Civil War: Chapter 2
Roger pulled into the parking garage near St. Mary’s Hospital. Midday, the garage was packed. Roger parked on the roof and sprinted to the stairs. He crossed the short bridge to the third-floor reception area and approached the desk.
“I’m Roger Thompson. My son David was brought here,” he said.
The woman at the desk smiled at him, then typed on her keyboard. “Can I see your driver’s license please?” she asked Roger.
Roger dug his wallet out of his back pocket and handed the woman his license. She looked at it, glanced at her computer monitor, and looked up to Roger. “He’s in the emergency room, 14. It’s on one. The elevators over there will take you there. Follow the signs when you get to one.”
Roger hurried to the elevator. He was still seething at the school and that bitch Flanders. When the elevator doors opened, he saw half a dozen sullen faces looking out at him. He joined them.
On floor one, Roger exited the elevator and looked for the signs.
<– RADIOLOGY URGENT CARE –>
He followed the signs to the right through green tiled walls. That cottony smell of hospital struck him. Ridiculously wide double doors led to the emergency room. Roger plunged through.
“David Thompson?” he said to the nurse at the desk.
“Are you a relative?” she asked.
“I’m his dad,” Roger said.
“He’s in 14. You may go in.”
Roger didn’t say “thank you.” He just turned and looked for room 14. Roger walked into the curtained room.
David lay on the gurney covered in a white blanket.
“How are you feeling?” Roger said.
“Hi, dad,” David said.

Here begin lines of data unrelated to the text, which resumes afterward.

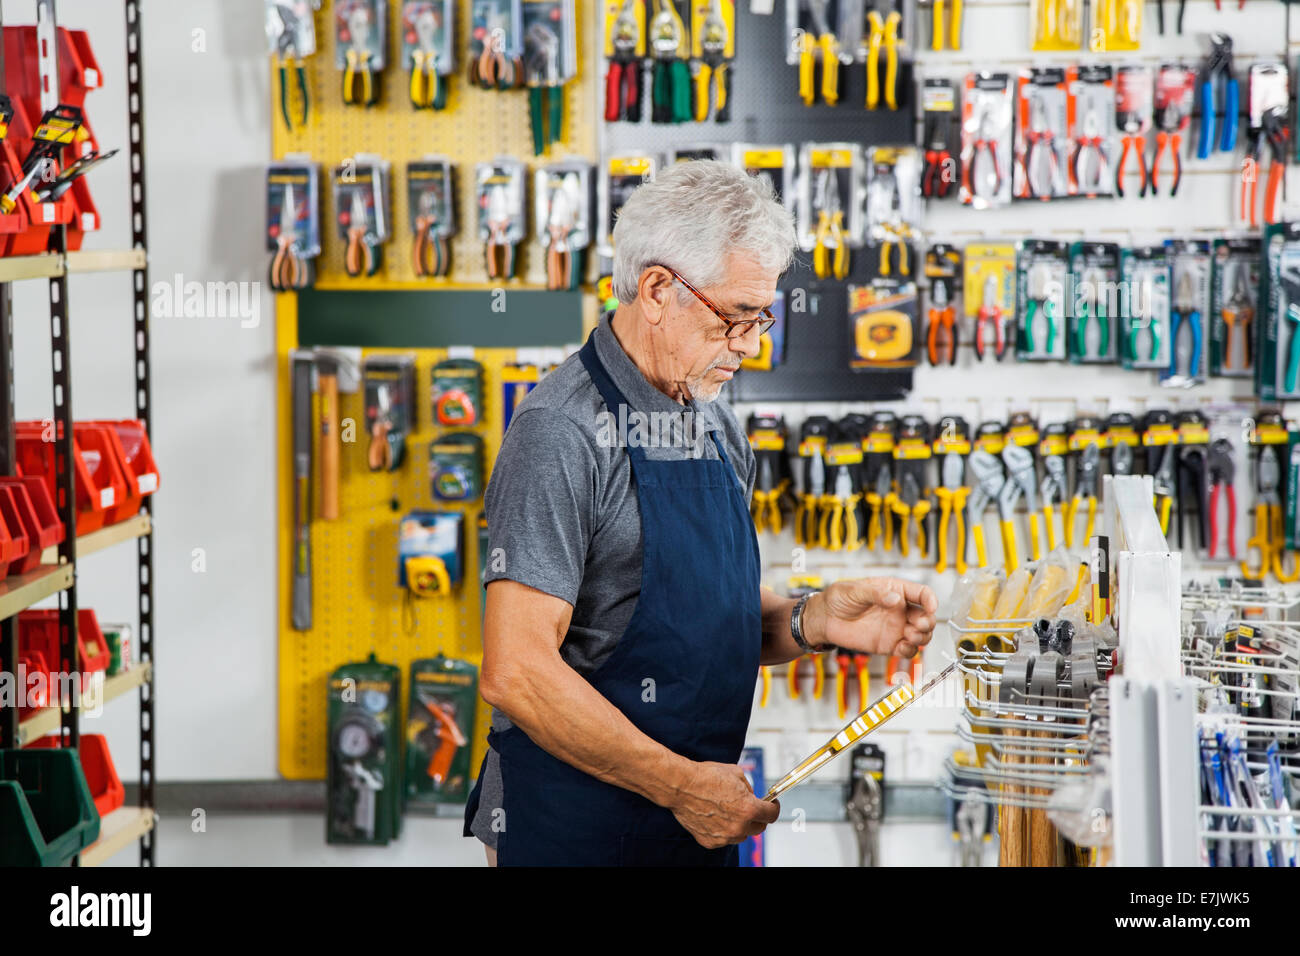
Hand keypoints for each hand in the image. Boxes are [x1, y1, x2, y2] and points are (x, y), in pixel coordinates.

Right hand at [669, 761, 779, 848]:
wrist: (681, 786)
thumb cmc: (706, 777)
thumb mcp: (736, 773)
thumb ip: (749, 788)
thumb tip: (752, 796)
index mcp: (748, 809)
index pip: (771, 815)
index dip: (774, 807)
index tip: (772, 804)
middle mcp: (738, 826)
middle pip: (759, 828)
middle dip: (758, 817)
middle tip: (750, 807)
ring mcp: (724, 837)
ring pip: (741, 834)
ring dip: (740, 824)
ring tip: (727, 809)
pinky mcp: (710, 841)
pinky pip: (724, 838)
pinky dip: (723, 830)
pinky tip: (715, 816)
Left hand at [804, 577, 937, 657]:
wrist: (824, 619)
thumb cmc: (838, 599)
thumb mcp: (854, 590)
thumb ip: (875, 594)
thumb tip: (895, 599)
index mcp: (895, 591)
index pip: (922, 594)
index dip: (930, 600)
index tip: (930, 608)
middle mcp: (900, 610)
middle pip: (927, 616)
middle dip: (928, 622)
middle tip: (918, 625)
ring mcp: (896, 628)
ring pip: (922, 635)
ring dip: (922, 637)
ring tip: (908, 636)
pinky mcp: (889, 644)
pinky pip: (908, 650)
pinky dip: (910, 651)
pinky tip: (901, 647)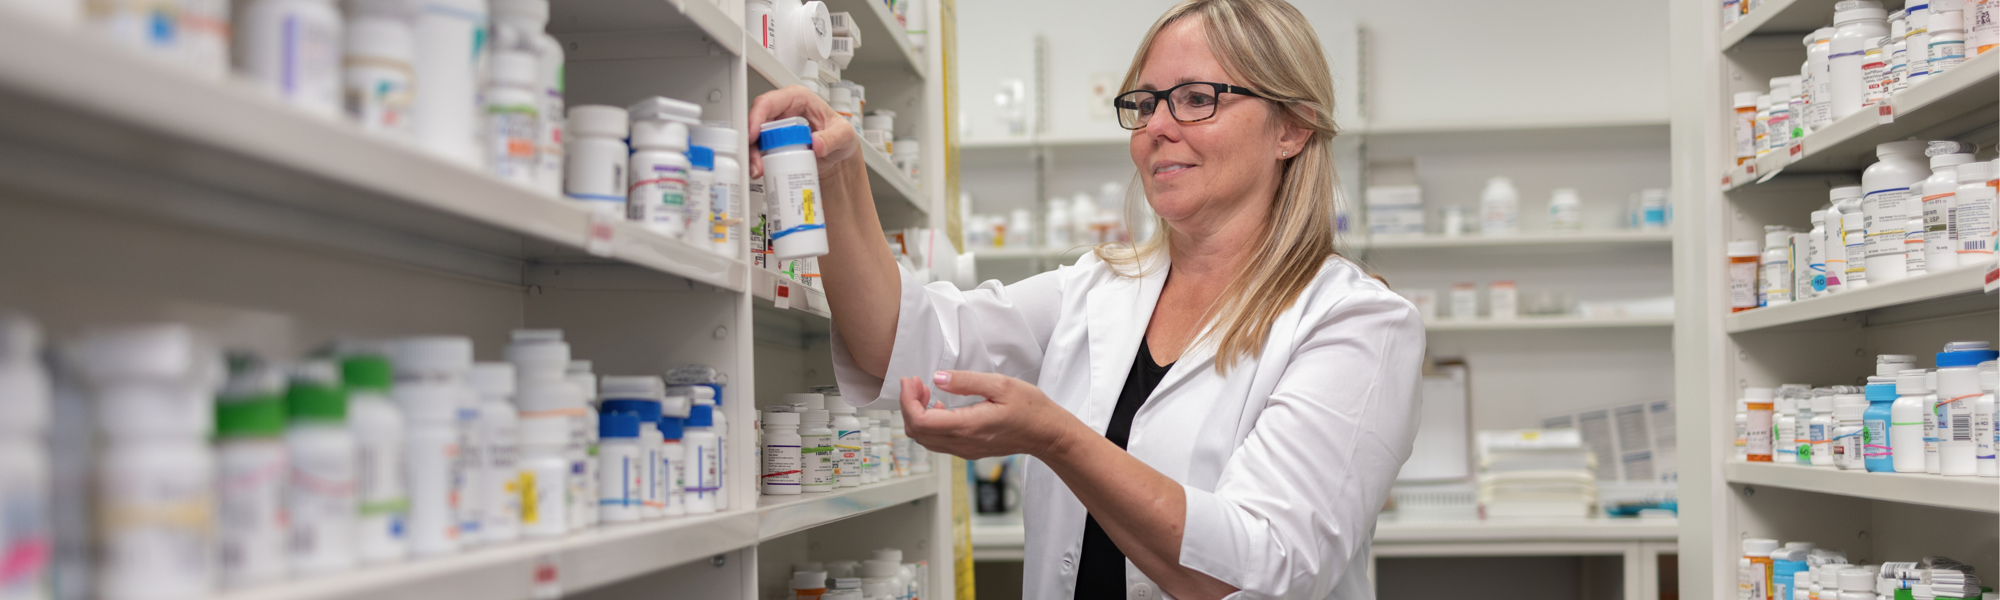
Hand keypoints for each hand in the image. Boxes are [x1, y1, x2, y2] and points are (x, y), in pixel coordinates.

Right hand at [746, 85, 861, 178]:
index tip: (753, 134)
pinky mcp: (774, 145)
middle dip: (751, 141)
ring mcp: (776, 129)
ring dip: (753, 154)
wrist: (839, 157)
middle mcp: (783, 112)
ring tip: (759, 170)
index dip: (757, 116)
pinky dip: (758, 162)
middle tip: (756, 160)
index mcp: (797, 98)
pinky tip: (762, 171)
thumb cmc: (841, 137)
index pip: (770, 102)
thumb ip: (833, 138)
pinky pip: (760, 151)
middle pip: (756, 121)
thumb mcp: (844, 135)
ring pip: (754, 138)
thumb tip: (816, 144)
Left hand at [897, 371, 1087, 459]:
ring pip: (925, 439)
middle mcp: (963, 443)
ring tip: (925, 391)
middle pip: (917, 433)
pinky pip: (938, 441)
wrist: (1048, 434)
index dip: (907, 401)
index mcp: (968, 426)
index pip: (920, 421)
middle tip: (915, 383)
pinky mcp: (969, 450)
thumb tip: (938, 378)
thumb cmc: (1031, 409)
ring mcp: (965, 450)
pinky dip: (929, 423)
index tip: (911, 381)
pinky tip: (939, 406)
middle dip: (909, 406)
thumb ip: (966, 381)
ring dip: (918, 415)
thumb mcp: (1000, 385)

He looked toward his father but made no attempt to smile. “My head hurts. Can they turn the lights down?”
“I’ll ask. Anything besides your head hurt?”
David took a deep breath and looked at the ceiling. “I don’t know. My mouth.”
David’s upper lip was swollen and bruised. Dried blood covered his arms. His hands were cut up. His hair was greasy and unkempt.
Roger felt pity and rage.
“What happened?” Roger said.
David looked at his father. “I shouldn’t have said anything, I guess.”
“What did you say?” Roger asked.
“I just said I didn’t think Trump was so bad. And Miss Mateo told me I was out of line. She said I could be expelled for supporting Trump. She said it’s a hate crime. Intimidates people. It’s a threat.”
“She said it’s a threat to say you don’t think Trump’s so bad?”
David looked down at his bloodied hands. “Yeah.”
“You didn’t do anything else?”
“No. When she told me to go to Miss Flanders’ office, I just got up and walked down there.”
Roger tried to imagine his son’s perp walk to the principal’s office. “What happened there?”
“I don’t know. I was just sitting outside her office and Kyle and a bunch of dudes walked up and started kicking me.”
“They kicked you? Did they say anything?”
“They kicked me first. They were saying ‘white supremacist’ and ‘homophobe.’”
“What did you do?”
“When they wouldn’t stop, I stood up to get away from them. Somebody stabbed me with a pen. In my arm.” David pointed to the puncture wound on his right forearm. “Then they just jumped on me punching and kicking. I tried to fight back, but I fell and hit my head on the chair arm.”
“Did they stop then? When you hit your head?”
David closed his eyes. “No. They kept kicking and punching and calling me a racist.”
“Didn’t Ms. Flanders come out and stop?”
“She came out. She just stood there watching, though. She didn’t say anything until I stopped trying fight back.”
Roger let that sink in. “I’m sorry, son. You know that Ms. Flanders was wrong, don’t you?”
David looked at Roger. “I guess.”
Roger looked around. “I’m going to make her pay. Those boys, too.”
“No, Dad. No. They’ll do it again.”
“No, they won’t. They’ll be in jail. Or juvie or whatever.”
“No, Dad. Leave it alone. Miss Flanders told me that it will get worse if I tell anybody.”
“David? Oh, my God,” said Natalie Thompson.
Natalie rushed to the gurney and hugged her son. Then she looked at her husband and said, “Roger, what the hell?”
to be continued
This is a work of fiction. Names, characters, businesses, places, events and incidents are either the products of the author’s imagination or used in a fictitious manner. Any resemblance to actual persons, living or dead, or actual events is purely coincidental.